Zambians have been forced to endure power cuts of as long as 14 hours a day in the capital, Lusaka, as drought caused water levels to drop at Lake Kariba hydropower plants, which supply the nation with almost half of its electricity. Dry weather has also caused a 22 percent slump in production this year of corn, the staple food, boosting inflation.
That’s putting off many investors. The yield on the $1 billion of 2024 securities has climbed 338 basis points since the beginning of June, reaching a record 12.7 percent on Oct. 1. The rate on $1.25 billion of Eurobonds due 2027 has soared 237 basis points to 11.72 percent since it was sold in July. The kwacha weakened 1.3 percent to 11.9823 per dollar by 4:20 p.m. in Lusaka, bringing its slump this year to 47 percent.
“Investors will certainly be hesitant to put any amount of money into the country now; over the longer term maybe, but this year especially it’s going to be very, very difficult,” John Ashbourne, Africa economist at Capital Economics, said by phone from London on Oct. 16. “Yields are already really high, and it’s difficult to see why they would go any lower any time soon. It’ll probably get worse before it gets better.”

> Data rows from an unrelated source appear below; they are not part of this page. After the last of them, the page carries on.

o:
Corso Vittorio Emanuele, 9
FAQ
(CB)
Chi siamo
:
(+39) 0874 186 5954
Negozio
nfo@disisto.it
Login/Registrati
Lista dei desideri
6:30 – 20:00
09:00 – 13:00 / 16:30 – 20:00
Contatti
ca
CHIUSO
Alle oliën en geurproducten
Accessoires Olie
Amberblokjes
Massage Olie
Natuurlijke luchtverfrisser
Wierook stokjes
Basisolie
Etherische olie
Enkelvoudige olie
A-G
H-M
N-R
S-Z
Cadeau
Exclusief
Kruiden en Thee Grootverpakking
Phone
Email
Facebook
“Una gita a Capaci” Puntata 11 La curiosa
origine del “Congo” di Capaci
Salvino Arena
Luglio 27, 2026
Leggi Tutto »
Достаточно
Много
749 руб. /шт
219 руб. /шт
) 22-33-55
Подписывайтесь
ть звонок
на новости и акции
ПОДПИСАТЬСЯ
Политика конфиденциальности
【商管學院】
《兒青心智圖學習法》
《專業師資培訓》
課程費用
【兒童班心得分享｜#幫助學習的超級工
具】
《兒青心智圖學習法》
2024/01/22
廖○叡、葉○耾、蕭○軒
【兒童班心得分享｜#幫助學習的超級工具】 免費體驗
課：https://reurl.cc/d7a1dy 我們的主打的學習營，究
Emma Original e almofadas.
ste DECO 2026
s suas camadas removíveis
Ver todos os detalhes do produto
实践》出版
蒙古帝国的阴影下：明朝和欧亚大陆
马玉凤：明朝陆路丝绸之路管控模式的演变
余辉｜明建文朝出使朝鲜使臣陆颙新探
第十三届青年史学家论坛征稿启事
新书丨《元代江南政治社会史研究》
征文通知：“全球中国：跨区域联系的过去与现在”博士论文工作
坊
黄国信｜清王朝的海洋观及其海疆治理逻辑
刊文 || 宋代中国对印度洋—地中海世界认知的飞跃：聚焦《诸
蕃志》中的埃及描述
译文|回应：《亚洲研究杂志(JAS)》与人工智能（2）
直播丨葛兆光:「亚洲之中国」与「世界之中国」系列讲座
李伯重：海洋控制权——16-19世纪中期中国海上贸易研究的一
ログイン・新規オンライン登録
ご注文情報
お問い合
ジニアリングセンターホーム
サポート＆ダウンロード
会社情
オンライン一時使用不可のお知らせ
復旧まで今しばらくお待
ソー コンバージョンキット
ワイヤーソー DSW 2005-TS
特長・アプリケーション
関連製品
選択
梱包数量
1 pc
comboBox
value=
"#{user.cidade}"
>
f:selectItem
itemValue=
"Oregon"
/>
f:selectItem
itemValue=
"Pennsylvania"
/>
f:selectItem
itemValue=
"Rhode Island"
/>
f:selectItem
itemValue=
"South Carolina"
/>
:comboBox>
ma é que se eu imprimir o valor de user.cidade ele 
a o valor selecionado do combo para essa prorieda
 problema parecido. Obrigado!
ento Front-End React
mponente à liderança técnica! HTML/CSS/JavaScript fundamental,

Those yields are now high enough to compensate investors like Allan Gray, who take a long-term view, for the risks, said Ndiritu. The currency has also weakened enough to reflect domestic challenges such as low copper prices and electricity shortages, while the government has shown a willingness to deal with fiscal hurdles such as the budget deficit, he said. Finance Minister Alexander Chikwanda pledged in his budget speech on Oct. 9 to bring the deficit down to 3.8 percent of gross domestic product in 2016, from a projected 6.9 percent.
Zambian local- and foreign-currency debt made up 15 percent of Allan Gray’s Africa Bond Fund at the end of September. Nigerian debt accounts for 29 percent of the portfolio, even after a 20 percent slump in the nation’s currency over the past 12 months.
“We’re increasingly buying into these currencies where we’re seeing weakness,” Ndiritu said. “Two or three years from now, will Zambia still be facing these weather-related challenges and the challenges that that has had on the hydropower? We can’t foresee that being the case.”